START Provided records

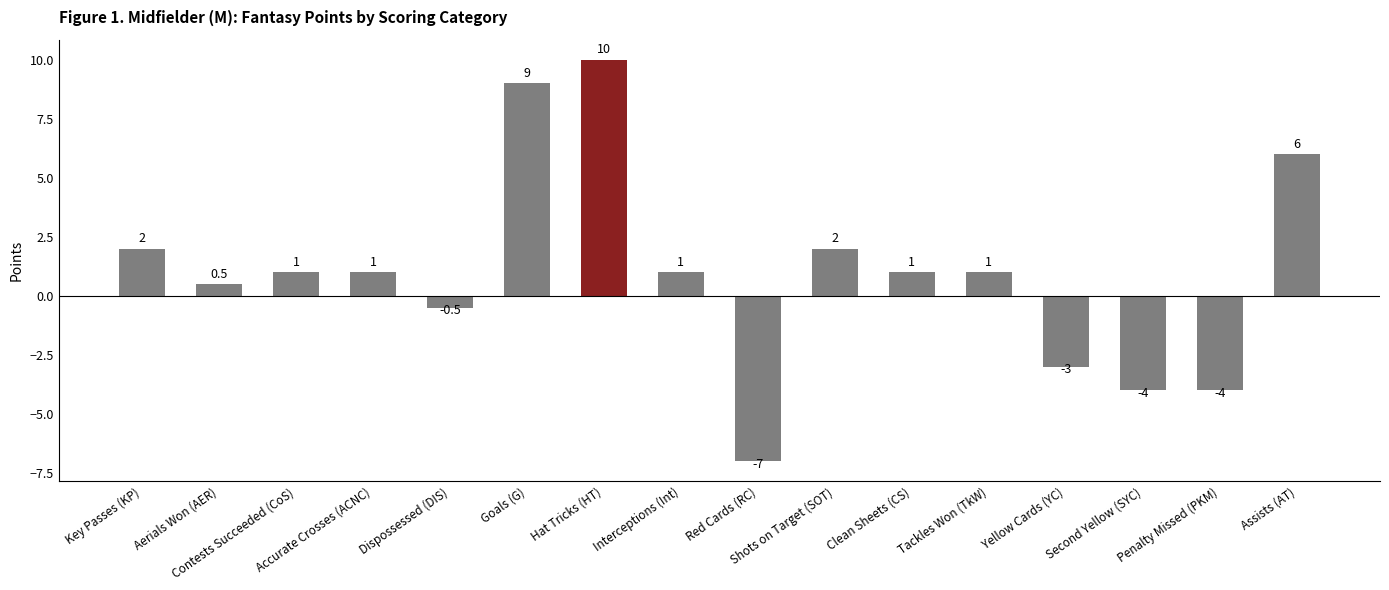

What is the difference between the second highest and second lowest values?

13.0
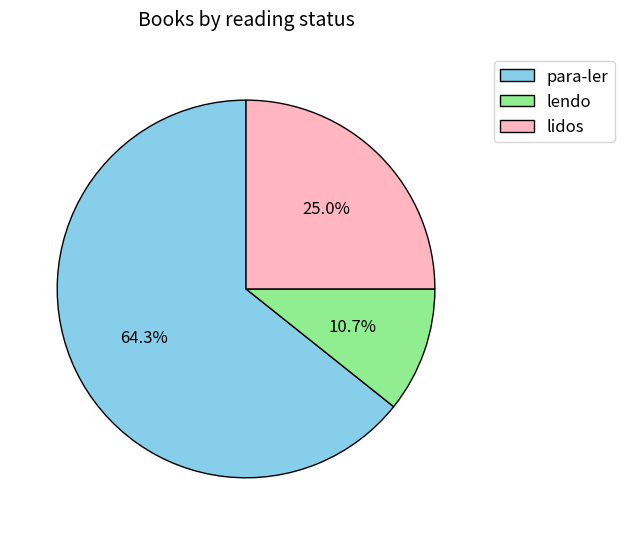

How many slices are in this pie chart?

3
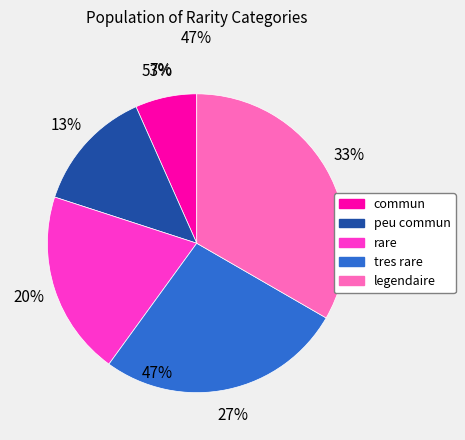

Is there any slice that represents more than half of the pie?

No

END Provided records

## Task instructions:
Output each line of the listing above word for word, omitting the pictures.

## Solution to this exercise:
What is the difference between the second highest and second lowest values?

13.0

How many slices are in this pie chart?

3

Is there any slice that represents more than half of the pie?

No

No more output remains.